Toutefois, ils présentent un risque de non-personnalisation des conseils ou des produits offerts au client, selon Chantal Lamoureux. « C’est complexe, le secteur financier. Il y a de nombreux paramètres et de nombreuses variables quand on donne un conseil ou on fait une transaction. Souvent, le client ne connaît pas lui-même les impacts des décisions qu’il prend à court, moyen et long terme. Il va falloir que les technologies, on les perfectionne afin de permettre davantage de personnalisation », a-t-elle noté.

Par ailleurs, les conseillers devraient également accroître leurs compétences relationnelles dans des relations à distance, surtout s’ils utilisent la technologie pour communiquer avec leurs clients.

« Comment peut-on s’assurer que l’on comprend bien notre client, qu’il comprend qu’on est à l’affut de ses soucis, de ses préoccupations, qu’on est toujours en train de travailler dans son intérêt ? Il faut être vigilant et développer nos compétences pour être aussi bon en ligne qu’en présentiel », a-t-elle mentionné.

Appel aux régulateurs

Ces nouvelles compétences – établir des relations virtuelles et comprendre ses outils technologiques – sont si importantes que les régulateurs devraient même rouvrir leur règlement de formation continue après avoir réfléchi sur ce dont les conseillers ont besoin pour protéger le public, a plaidé Chantal Lamoureux.

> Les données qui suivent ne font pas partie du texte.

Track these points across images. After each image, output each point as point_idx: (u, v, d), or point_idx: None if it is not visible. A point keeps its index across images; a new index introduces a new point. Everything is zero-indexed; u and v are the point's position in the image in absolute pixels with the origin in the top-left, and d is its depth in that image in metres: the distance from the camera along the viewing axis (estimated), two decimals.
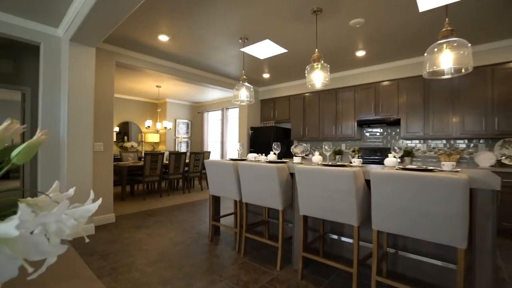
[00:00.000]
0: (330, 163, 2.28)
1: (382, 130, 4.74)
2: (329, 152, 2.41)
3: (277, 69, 4.80)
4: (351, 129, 4.81)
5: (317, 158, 2.65)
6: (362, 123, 4.68)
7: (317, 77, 2.62)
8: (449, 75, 2.04)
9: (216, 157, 8.20)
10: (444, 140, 4.07)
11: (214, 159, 3.52)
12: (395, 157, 2.14)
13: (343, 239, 2.53)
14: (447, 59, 1.86)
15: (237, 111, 7.62)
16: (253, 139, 5.90)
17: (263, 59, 4.23)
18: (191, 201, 5.08)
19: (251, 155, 3.26)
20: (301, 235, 2.20)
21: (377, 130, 4.79)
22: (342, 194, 1.86)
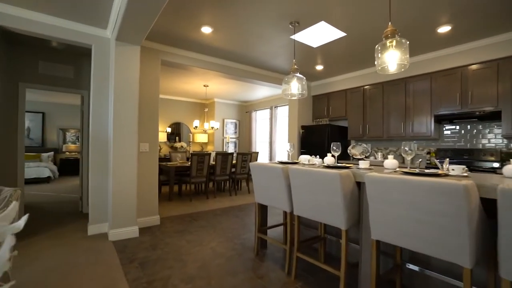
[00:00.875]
0: (417, 170, 1.67)
1: (469, 127, 3.74)
2: (411, 154, 1.79)
3: (332, 58, 4.19)
4: (425, 126, 3.93)
5: (392, 162, 2.04)
6: (441, 119, 3.77)
7: (392, 58, 2.01)
8: None
9: (264, 158, 7.85)
10: None
11: (262, 161, 3.14)
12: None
13: (428, 272, 1.87)
14: None
15: (286, 109, 7.16)
16: (304, 139, 5.37)
17: (316, 47, 3.70)
18: (237, 204, 4.80)
19: (303, 157, 2.78)
20: (373, 266, 1.64)
21: (461, 126, 3.81)
22: (447, 220, 1.26)
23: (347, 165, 2.17)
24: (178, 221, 3.72)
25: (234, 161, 5.83)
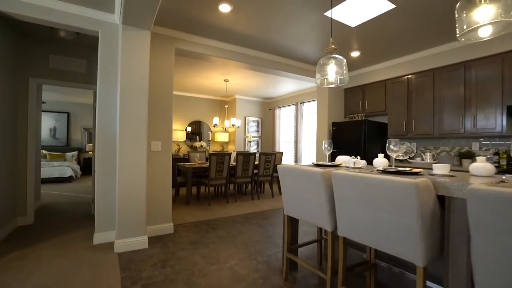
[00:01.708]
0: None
1: None
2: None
3: (373, 41, 3.54)
4: (493, 120, 3.16)
5: (485, 167, 1.42)
6: None
7: (485, 15, 1.38)
8: None
9: (289, 159, 7.26)
10: None
11: (287, 162, 2.61)
12: None
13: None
14: None
15: (313, 105, 6.54)
16: (335, 137, 4.74)
17: (354, 26, 3.09)
18: (260, 210, 4.30)
19: (343, 158, 2.22)
20: None
21: None
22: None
23: (416, 171, 1.57)
24: (194, 229, 3.29)
25: (256, 162, 5.34)
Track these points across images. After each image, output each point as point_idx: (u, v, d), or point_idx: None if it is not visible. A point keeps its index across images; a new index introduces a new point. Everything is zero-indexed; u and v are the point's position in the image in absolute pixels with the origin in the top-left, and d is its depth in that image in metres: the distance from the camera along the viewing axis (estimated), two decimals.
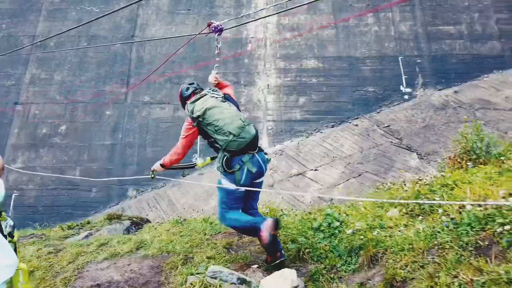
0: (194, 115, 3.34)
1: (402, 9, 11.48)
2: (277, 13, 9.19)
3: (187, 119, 3.49)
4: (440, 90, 10.42)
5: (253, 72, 11.13)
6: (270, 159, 3.86)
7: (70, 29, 5.79)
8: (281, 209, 4.50)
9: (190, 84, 3.79)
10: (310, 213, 4.26)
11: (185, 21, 11.91)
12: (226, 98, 3.56)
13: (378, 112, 10.21)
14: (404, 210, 3.71)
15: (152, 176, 3.71)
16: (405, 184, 5.05)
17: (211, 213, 8.39)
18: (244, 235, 3.88)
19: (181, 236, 3.92)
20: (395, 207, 3.86)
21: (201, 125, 3.35)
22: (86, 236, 4.56)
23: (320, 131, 10.18)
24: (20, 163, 10.77)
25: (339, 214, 3.96)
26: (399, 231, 3.33)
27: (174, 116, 10.92)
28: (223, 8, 11.99)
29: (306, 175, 8.90)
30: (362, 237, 3.40)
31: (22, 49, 11.52)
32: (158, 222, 5.09)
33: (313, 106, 10.59)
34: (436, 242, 2.82)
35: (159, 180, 10.27)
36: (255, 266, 3.32)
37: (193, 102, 3.44)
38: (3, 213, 1.58)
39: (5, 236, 1.61)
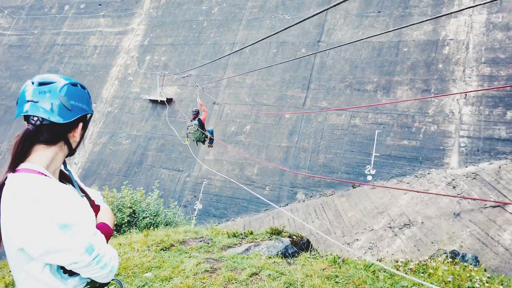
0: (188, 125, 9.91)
1: None
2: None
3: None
4: None
5: (448, 79, 9.64)
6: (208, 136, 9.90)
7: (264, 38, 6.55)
8: (470, 277, 3.36)
9: (194, 111, 9.78)
10: None
11: (373, 24, 11.27)
12: (198, 120, 9.63)
13: None
14: None
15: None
16: None
17: (378, 254, 7.62)
18: None
19: (336, 282, 3.46)
20: None
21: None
22: (246, 250, 4.65)
23: None
24: (212, 155, 12.26)
25: None
26: None
27: (351, 124, 10.46)
28: (418, 8, 10.81)
29: (506, 208, 7.12)
30: None
31: (222, 55, 13.02)
32: (314, 254, 4.74)
33: None
34: None
35: (328, 188, 10.02)
36: None
37: (191, 121, 9.77)
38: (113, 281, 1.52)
39: None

« Je ne sens pas toujours que les gens voient le besoin de développer leurs compétences. La formation, c’est plus que des unités de formation continue. C’est plus qu’une obligation à court terme. C’est une responsabilité professionnelle à long terme. Si vous placez votre client au cœur de vos préoccupations, vous former c’est une responsabilité que vous devez prendre. Ce n’est pas une charge », a-t-elle souligné.

Par ailleurs, Chantal Lamoureux a souligné que la technologie peut accroître le risque de s’administrer soi-même de mauvais conseils, parfois sans le savoir. En effet, l’éducation financière n’est pas si élevée, selon elle. D’après un sondage mené pour l’IQPF dans le cadre de la semaine de la planification financière, « ce sont deux Québécois sur trois qui disent qu’ils n’ont pas les connaissances financières pour prendre soin de leur avenir financier. Chez les jeunes de 25 à 44 ans, c’est trois Québécois sur quatre. »

Le sondage révélait aussi que les investisseurs se fient beaucoup à leurs proches pour prendre des décisions. « Or, [ces derniers] n’ont pas la vision globale et ils ne nous disent pas tout. L’argent reste un tabou au Québec. On ne se raconte pas tout. Les professionnels ont un rôle à jouer de transmettre leur connaissance, de vulgariser et expliquer les choses au client », a-t-elle dit.